Knowledge of the Ascension was an essential part of the Christian message. If Jesus had been raised from the dead, where was he now? Not walking the streets of Jerusalem or Capernaum.
And if Matthew is scrupulous about showing that Jesus’ body could not have been stolen, he certainly understood—and expected his readers to understand—that Jesus’ body was not to be found anywhere on earth, alive or otherwise.
His decision not to include the Ascension was therefore a deliberate choice, influenced in part by the fact that the tradition that Jesus ascended was universally known—and, undoubtedly, also influenced by the fact that it was recorded as taking place in the vicinity of Jerusalem (Luke 24:50-53) rather than Matthew’s destination of Galilee.
We thus do not see the Resurrection Narratives providing compelling evidence that Matthew and Luke must have worked independently.
There are no compelling reasons why Luke would have included material found in Matthew’s narrative—and there are reasons why he definitely would not have included some of it.
The matter is even stronger if Matthew used Luke’s Gospel.
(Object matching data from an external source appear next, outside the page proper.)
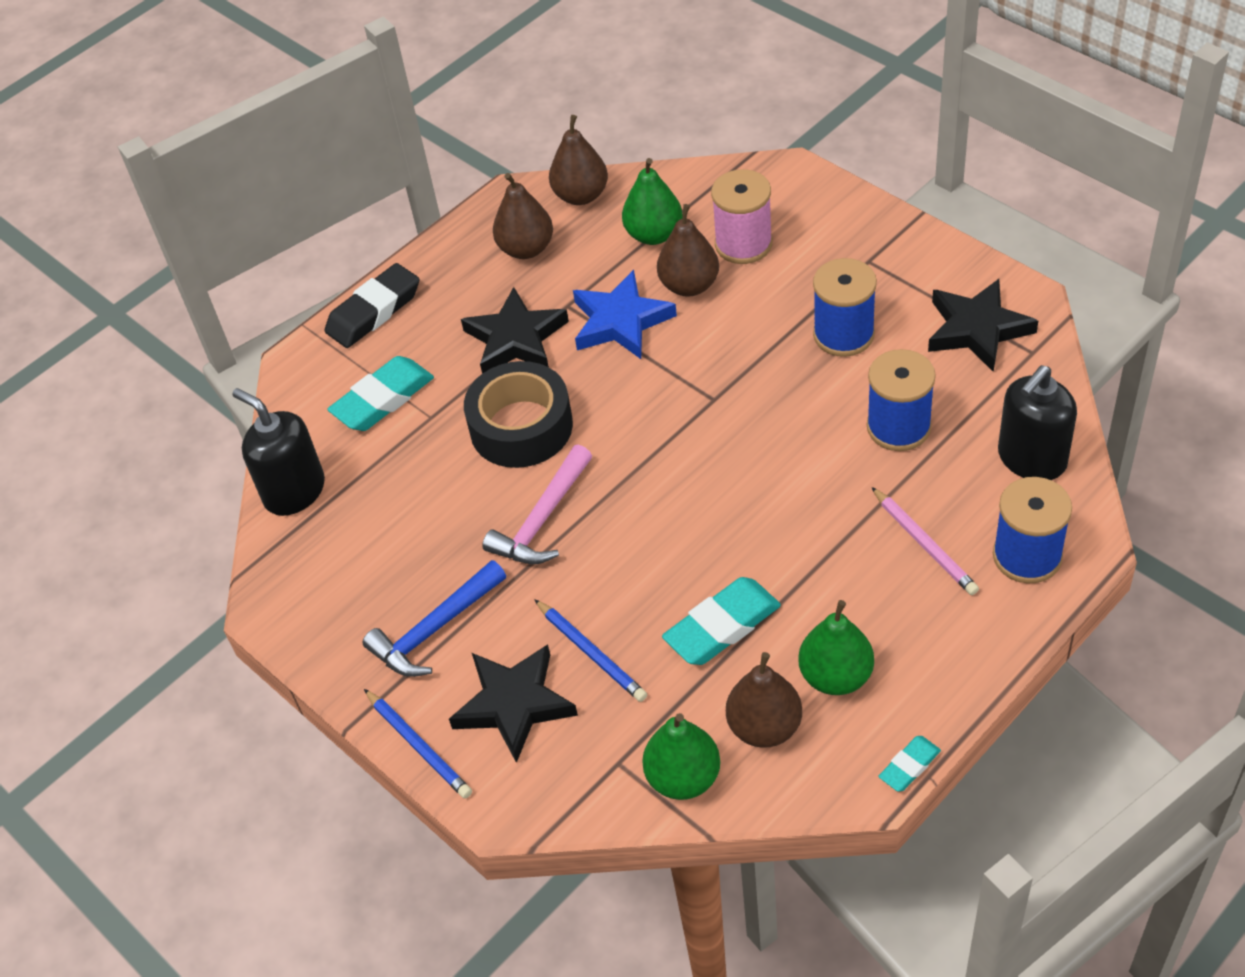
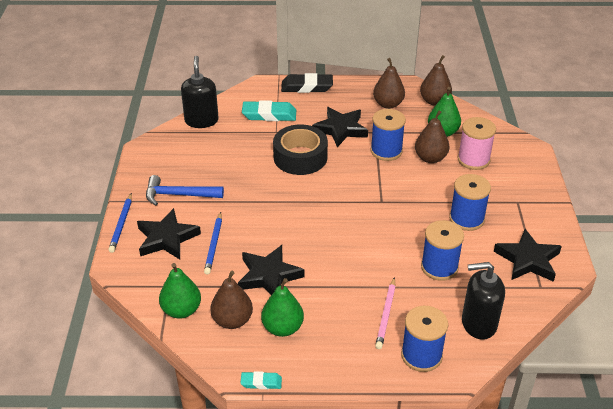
camera: 40 degrees right, 10 degrees down
(542, 520) = (262, 191): pink hammer -> none
(620, 321) = (386, 151): blue star -> blue spool
(722, 626) = (269, 275): turquoise eraser -> black star

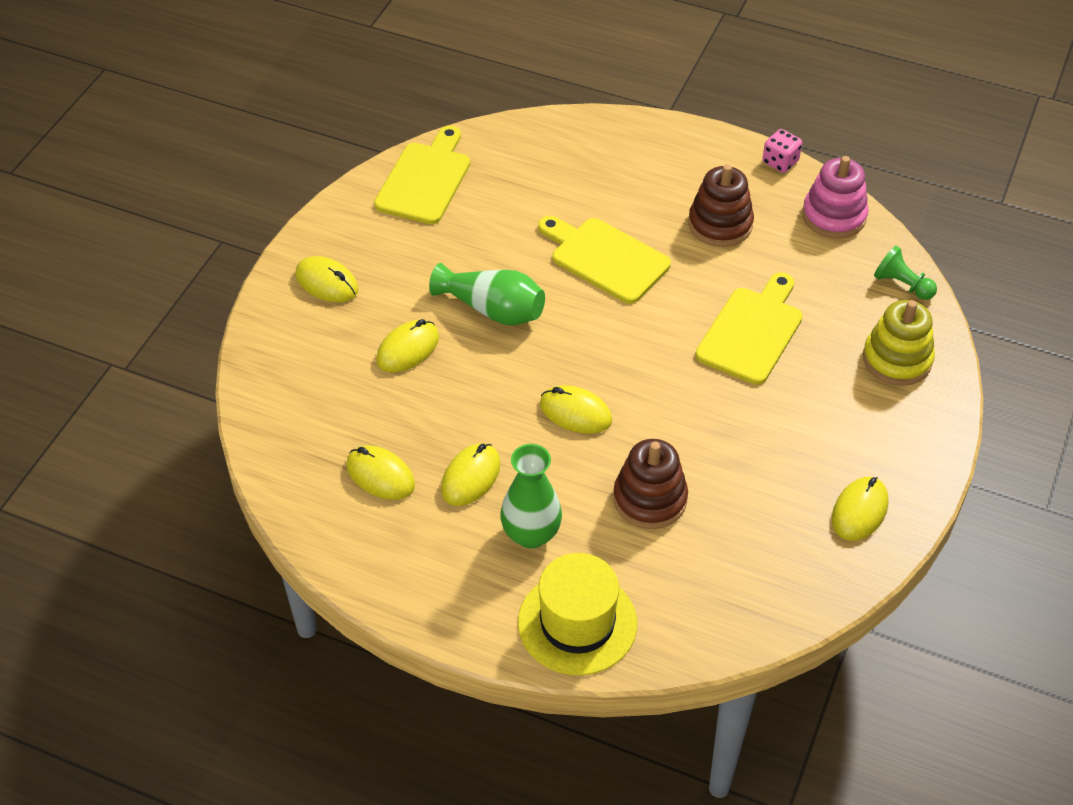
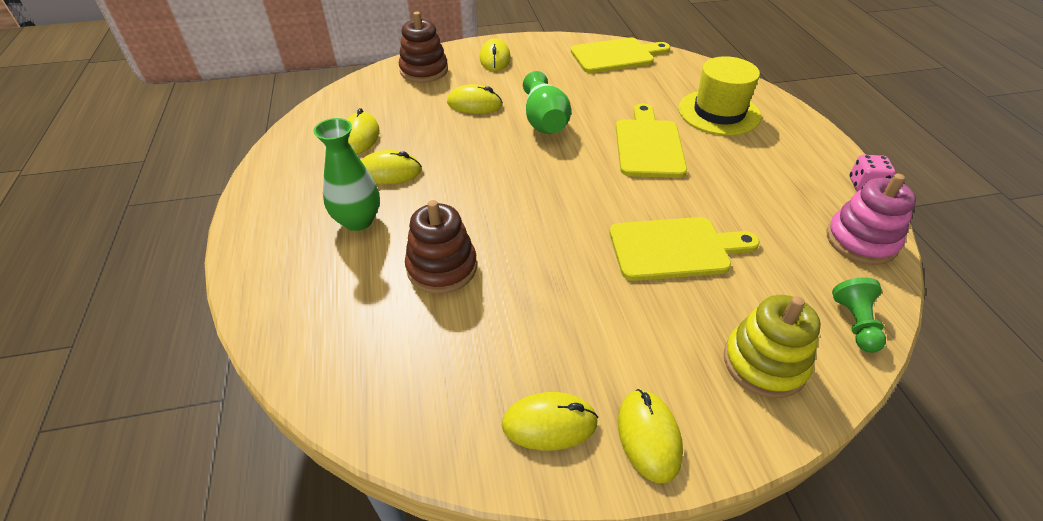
camera: 55 degrees right, 5 degrees down
(575, 413) = (492, 192): yellow mouse -> yellow mouse (648, 436)
(577, 623) = (284, 282): yellow hat -> yellow hat (719, 112)
(720, 224) = (757, 183): brown stacking toy -> brown stacking toy (424, 71)

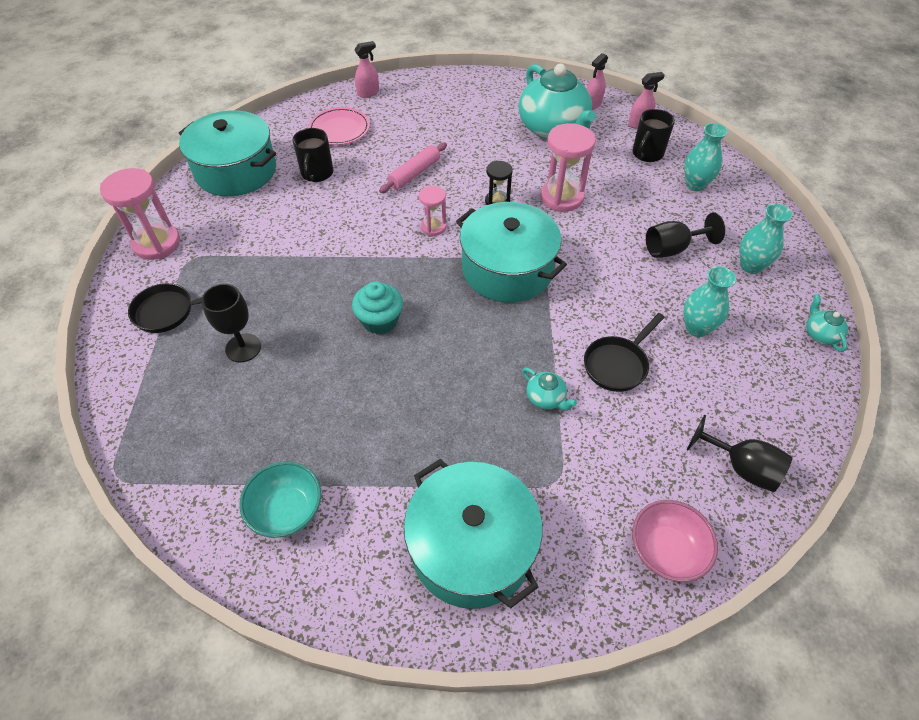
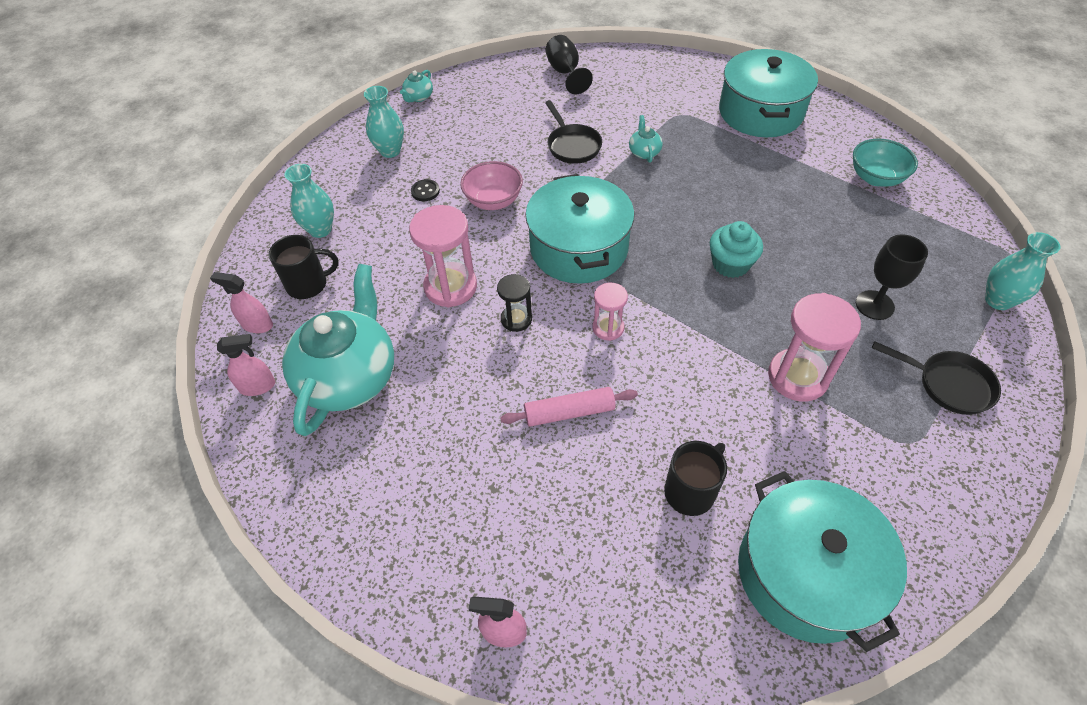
camera: 140 degrees left, 0 degrees up
(157, 243) = (954, 495): pink hourglass -> pink hourglass (797, 377)
(339, 129) = (607, 566): pink plate -> none
(617, 364) = (572, 145): black pan -> black pan turned 75 degrees clockwise
(666, 550) = (650, 67): pink bowl -> pink bowl (493, 201)
(672, 249) = (425, 191): black goblet -> black button
(696, 328) = (489, 137): turquoise vase -> turquoise vase (998, 300)

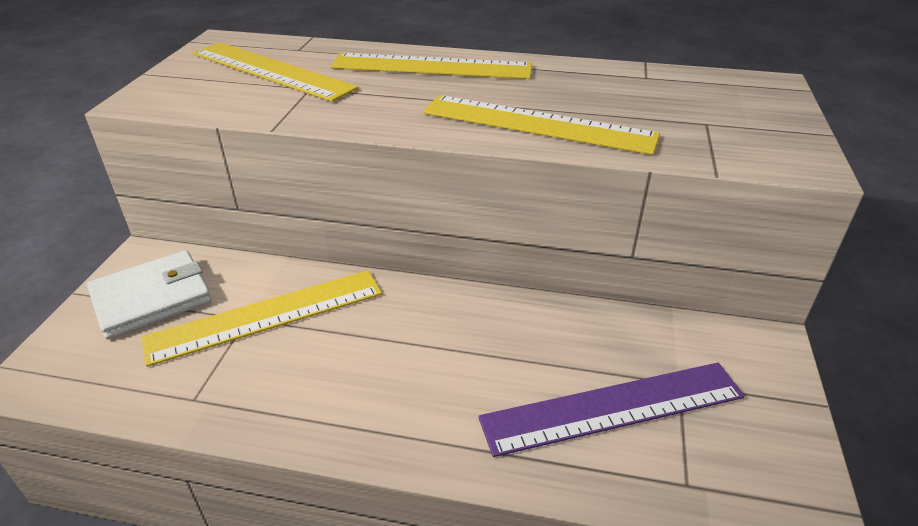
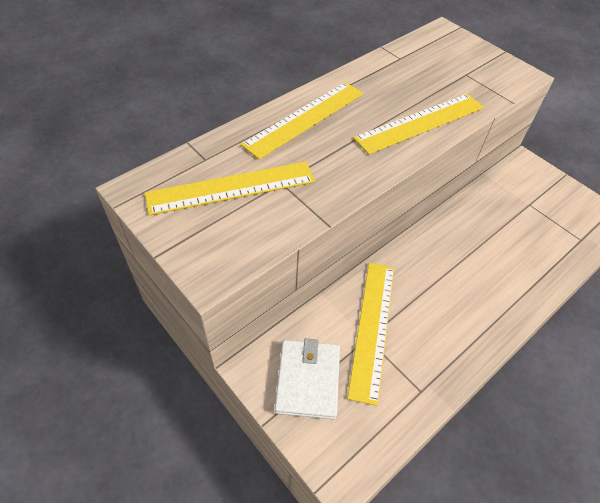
camera: 55 degrees left, 15 degrees up
(613, 407) = (530, 233): purple ruler -> none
Not only does he have a strong preference against picking up most Lukan material, but the contents of Luke’s Resurrection Narrative are particularly ill-suited to his purposes.
We do, however, see some indication that one Evangelist may have used the other, given the way both Gospels end with Jesus urging the apostles to do things “in the [divine] name” for “all the nations.” Unless both Evangelists are using a now-lost ending to Mark, this points toward one using the other.
The Resurrection Narratives thus do not give us reason to think that there was a lost Q source.